[Opening Records shown section]

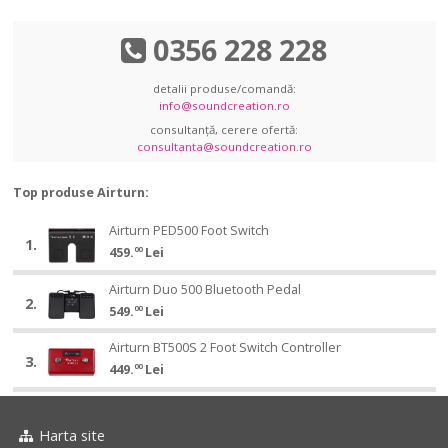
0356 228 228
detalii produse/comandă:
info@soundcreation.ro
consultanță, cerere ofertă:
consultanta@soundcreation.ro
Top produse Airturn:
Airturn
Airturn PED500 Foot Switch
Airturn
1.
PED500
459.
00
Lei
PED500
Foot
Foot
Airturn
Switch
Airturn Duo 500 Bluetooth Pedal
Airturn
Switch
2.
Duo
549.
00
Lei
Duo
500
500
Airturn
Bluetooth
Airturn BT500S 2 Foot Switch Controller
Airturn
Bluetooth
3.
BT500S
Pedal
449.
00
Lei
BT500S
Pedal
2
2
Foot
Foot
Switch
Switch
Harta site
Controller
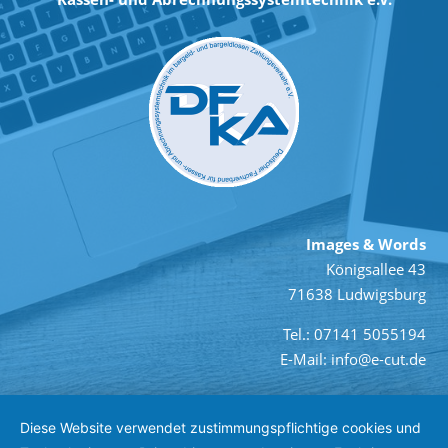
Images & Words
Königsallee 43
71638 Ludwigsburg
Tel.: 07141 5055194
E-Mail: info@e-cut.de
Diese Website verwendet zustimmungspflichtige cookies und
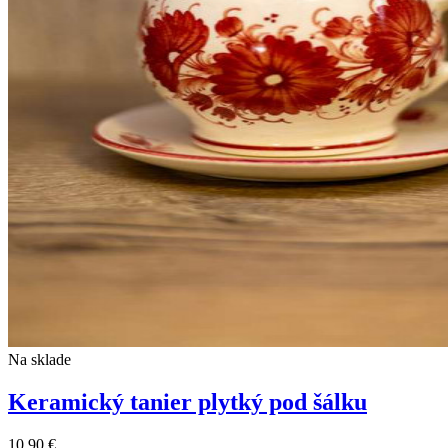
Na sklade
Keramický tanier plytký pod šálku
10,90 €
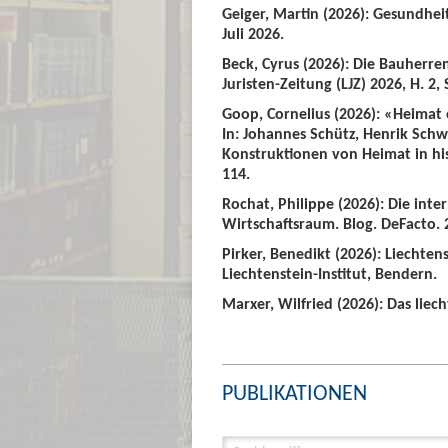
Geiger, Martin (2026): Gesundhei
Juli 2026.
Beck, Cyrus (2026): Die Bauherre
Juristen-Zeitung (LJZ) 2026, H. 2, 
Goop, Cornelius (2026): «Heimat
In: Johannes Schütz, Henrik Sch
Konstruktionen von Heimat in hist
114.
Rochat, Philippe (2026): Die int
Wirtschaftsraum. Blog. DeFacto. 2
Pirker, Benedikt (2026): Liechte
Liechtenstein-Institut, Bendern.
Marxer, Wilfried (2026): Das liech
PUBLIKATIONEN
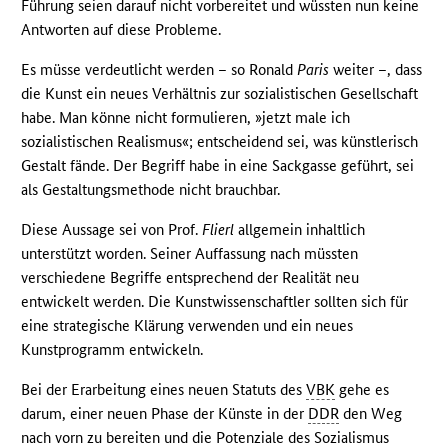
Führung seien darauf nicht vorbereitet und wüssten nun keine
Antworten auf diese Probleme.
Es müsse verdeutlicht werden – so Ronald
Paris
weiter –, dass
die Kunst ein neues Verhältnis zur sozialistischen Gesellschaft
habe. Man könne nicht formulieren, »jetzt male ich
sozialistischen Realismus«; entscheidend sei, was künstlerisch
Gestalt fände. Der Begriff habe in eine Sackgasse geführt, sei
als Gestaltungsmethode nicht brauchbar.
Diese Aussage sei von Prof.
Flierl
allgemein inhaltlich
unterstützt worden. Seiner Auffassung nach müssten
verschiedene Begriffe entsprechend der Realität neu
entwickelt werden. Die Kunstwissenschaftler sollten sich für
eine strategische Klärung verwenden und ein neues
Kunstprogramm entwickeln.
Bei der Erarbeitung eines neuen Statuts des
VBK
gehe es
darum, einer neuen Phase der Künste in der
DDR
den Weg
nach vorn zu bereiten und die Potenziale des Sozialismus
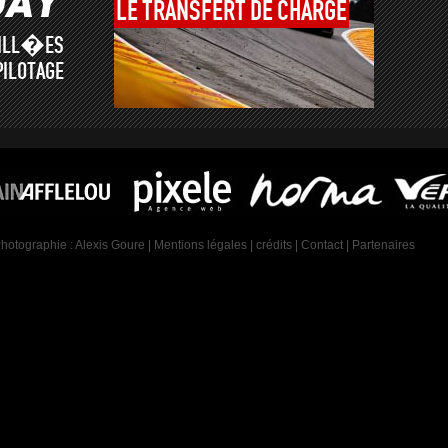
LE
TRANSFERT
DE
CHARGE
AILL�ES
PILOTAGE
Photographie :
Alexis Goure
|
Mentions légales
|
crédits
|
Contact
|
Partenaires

[Closing Records shown section]

- [Try it] Provide a precise transcription of the listing, excluding each picture.

- [Output]
0356 228 228
detalii produse/comandă:
info@soundcreation.ro
consultanță, cerere ofertă:
consultanta@soundcreation.ro
Top produse Airturn:
Airturn
Airturn PED500 Foot Switch
Airturn
1.
PED500
459.
00
Lei
PED500
Foot
Foot
Airturn
Switch
Airturn Duo 500 Bluetooth Pedal
Airturn
Switch
2.
Duo
549.
00
Lei
Duo
500
500
Airturn
Bluetooth
Airturn BT500S 2 Foot Switch Controller
Airturn
Bluetooth
3.
BT500S
Pedal
449.
00
Lei
BT500S
Pedal
2
2
Foot
Foot
Switch
Switch
Harta site
Controller
Images & Words
Königsallee 43
71638 Ludwigsburg
Tel.: 07141 5055194
E-Mail: info@e-cut.de
Diese Website verwendet zustimmungspflichtige cookies und
Na sklade
Keramický tanier plytký pod šálku
10,90 €
Geiger, Martin (2026): Gesundhei
Juli 2026.
Beck, Cyrus (2026): Die Bauherre
Juristen-Zeitung (LJZ) 2026, H. 2, 
Goop, Cornelius (2026): «Heimat
In: Johannes Schütz, Henrik Sch
Konstruktionen von Heimat in hist
114.
Rochat, Philippe (2026): Die int
Wirtschaftsraum. Blog. DeFacto. 2
Pirker, Benedikt (2026): Liechte
Liechtenstein-Institut, Bendern.
Marxer, Wilfried (2026): Das liech
PUBLIKATIONEN
Führung seien darauf nicht vorbereitet und wüssten nun keine
Antworten auf diese Probleme.
Es müsse verdeutlicht werden – so Ronald
Paris
weiter –, dass
die Kunst ein neues Verhältnis zur sozialistischen Gesellschaft
habe. Man könne nicht formulieren, »jetzt male ich
sozialistischen Realismus«; entscheidend sei, was künstlerisch
Gestalt fände. Der Begriff habe in eine Sackgasse geführt, sei
als Gestaltungsmethode nicht brauchbar.
Diese Aussage sei von Prof.
Flierl
allgemein inhaltlich
unterstützt worden. Seiner Auffassung nach müssten
verschiedene Begriffe entsprechend der Realität neu
entwickelt werden. Die Kunstwissenschaftler sollten sich für
eine strategische Klärung verwenden und ein neues
Kunstprogramm entwickeln.
Bei der Erarbeitung eines neuen Statuts des
VBK
gehe es
darum, einer neuen Phase der Künste in der
DDR
den Weg
nach vorn zu bereiten und die Potenziale des Sozialismus
LE
TRANSFERT
DE
CHARGE
AILL�ES
PILOTAGE
Photographie :
Alexis Goure
|
Mentions légales
|
crédits
|
Contact
|
Partenaires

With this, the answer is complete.